• Passage shown:
START

From 1985 until 1990, the editor published The Copson Chronicle, devoted to uncovering the history of the name "Copson" and recording the histories of the people who have borne it. Over the next several months, highlights of the Chronicle will be re-issued on the World Wide Web.
Volume I, Numbers 1 and 2
(1985) follow. For subsequent issues, click below.Volume I, Number 3, (January 1986) including Leicester, Copson Center; Fighting Copsons; and The Elastic Web.
Volume I, Number 4, (October 1986) including The Middle Eastern Branch, Letter from Coventry I, and Official Beer Designated.
June 15, 1989, including Roots Tour, letter from David Ward, Copson Cooking, Their American Cousin, and Copson Notes from All Over.
Little is known about the origins of the name "Copson." In the editor's family, it was generally believed that the name was somehow derived from "Cooper" -- an unlikely hypothesis.
But right in the center of England, near the intersection of Watling Street and the Fosse Way (two great Roman roads), is a village that shows on modern maps as Copston Magna. On an 1830 map, published by William West in The History, Topography, and Directory of Warwickshire, this same village is called Copson. Sean and Sylvia Copson, of Leicester, England, visiting Copston Magna in 1983, were told by the churchwarden of an old milestone reading "Copson."
Surely people who left this village to live and work in nearby towns were called by the name of their place of origin. Today, the world's greatest concentration of Copsons is still to be found in the surrounding area, particularly in Leicester, Coventry, and Nuneaton.

END

• Task goal: Please answer from the Copson Chronicle page: what name does the 1830 map give the village that modern maps show as Copston Magna? The listing that comes next is separate material, unconnected to the Copson Chronicle page.

• Supplied data:

START

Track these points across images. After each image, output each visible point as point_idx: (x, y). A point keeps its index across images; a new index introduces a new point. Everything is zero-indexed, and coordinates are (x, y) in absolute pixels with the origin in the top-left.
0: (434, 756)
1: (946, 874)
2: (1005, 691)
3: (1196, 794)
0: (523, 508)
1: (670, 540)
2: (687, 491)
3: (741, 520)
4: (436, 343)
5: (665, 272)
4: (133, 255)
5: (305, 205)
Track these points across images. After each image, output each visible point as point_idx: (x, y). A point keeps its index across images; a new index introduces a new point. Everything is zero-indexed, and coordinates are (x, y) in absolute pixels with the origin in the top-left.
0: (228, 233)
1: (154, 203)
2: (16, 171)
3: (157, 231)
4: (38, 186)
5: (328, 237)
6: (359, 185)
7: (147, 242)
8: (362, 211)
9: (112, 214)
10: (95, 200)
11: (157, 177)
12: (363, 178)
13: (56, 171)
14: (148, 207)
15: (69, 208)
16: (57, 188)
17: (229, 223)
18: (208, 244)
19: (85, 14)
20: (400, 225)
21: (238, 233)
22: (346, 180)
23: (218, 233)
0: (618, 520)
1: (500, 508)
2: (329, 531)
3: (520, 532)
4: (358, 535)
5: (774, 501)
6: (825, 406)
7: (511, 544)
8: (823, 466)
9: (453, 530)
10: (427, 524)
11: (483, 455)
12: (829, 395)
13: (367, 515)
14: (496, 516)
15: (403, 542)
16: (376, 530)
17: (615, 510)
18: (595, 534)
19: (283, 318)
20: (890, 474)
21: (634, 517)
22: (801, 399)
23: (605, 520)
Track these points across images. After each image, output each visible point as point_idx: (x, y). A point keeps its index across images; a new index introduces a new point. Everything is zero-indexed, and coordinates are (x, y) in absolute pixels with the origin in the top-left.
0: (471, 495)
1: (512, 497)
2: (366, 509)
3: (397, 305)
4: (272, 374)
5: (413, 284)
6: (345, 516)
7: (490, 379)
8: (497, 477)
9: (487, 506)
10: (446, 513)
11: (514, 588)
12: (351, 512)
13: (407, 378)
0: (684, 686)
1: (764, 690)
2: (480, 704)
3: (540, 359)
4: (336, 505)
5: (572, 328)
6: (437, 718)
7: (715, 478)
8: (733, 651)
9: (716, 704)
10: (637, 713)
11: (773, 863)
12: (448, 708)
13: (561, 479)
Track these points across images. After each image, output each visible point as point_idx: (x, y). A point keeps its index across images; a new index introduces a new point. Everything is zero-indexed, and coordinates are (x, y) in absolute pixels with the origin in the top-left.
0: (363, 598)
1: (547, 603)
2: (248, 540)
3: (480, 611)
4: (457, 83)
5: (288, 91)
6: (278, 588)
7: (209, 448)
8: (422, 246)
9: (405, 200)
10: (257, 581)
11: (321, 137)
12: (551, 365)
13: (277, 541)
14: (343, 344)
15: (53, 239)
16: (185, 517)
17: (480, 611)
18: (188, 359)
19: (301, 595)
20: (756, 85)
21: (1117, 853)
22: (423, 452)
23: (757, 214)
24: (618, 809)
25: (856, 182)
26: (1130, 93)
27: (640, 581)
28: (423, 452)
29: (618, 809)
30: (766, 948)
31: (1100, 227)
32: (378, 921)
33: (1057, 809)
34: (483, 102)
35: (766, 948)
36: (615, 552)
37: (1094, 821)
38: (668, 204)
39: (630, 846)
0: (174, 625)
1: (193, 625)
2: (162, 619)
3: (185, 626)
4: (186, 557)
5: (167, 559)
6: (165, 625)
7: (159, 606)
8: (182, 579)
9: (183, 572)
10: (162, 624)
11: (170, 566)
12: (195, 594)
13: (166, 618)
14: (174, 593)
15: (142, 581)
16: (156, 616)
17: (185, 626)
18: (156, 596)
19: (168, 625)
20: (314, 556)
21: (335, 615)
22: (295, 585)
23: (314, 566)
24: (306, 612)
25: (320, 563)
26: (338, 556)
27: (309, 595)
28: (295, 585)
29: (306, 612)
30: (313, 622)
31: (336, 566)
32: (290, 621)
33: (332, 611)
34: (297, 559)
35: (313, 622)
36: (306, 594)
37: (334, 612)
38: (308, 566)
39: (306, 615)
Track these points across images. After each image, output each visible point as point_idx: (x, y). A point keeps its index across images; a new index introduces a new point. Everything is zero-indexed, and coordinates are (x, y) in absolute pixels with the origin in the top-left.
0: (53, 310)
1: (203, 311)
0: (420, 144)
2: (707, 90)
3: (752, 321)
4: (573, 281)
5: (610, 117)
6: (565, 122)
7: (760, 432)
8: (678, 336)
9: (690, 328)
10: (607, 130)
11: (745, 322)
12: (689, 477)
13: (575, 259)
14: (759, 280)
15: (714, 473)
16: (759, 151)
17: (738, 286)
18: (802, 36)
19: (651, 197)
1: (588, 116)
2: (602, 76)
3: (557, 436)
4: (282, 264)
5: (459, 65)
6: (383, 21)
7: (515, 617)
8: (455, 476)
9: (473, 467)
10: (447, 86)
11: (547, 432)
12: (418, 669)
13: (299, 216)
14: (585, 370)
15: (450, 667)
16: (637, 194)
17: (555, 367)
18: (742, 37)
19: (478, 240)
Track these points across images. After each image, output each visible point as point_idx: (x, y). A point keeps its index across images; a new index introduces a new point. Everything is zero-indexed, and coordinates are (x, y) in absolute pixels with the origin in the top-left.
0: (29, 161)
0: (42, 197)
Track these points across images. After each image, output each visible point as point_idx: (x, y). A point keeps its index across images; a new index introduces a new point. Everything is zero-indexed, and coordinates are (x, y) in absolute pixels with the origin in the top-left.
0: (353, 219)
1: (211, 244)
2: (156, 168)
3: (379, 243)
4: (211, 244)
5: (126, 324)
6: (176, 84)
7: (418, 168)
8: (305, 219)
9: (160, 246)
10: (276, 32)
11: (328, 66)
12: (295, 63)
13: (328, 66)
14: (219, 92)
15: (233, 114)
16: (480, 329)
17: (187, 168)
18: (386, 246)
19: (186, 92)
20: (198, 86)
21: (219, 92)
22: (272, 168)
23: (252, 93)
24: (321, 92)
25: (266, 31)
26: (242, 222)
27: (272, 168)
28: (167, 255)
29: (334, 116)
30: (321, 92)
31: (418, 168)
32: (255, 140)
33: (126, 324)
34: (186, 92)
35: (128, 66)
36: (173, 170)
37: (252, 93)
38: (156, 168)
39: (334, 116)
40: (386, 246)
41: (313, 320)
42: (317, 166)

END

• Output: Copson.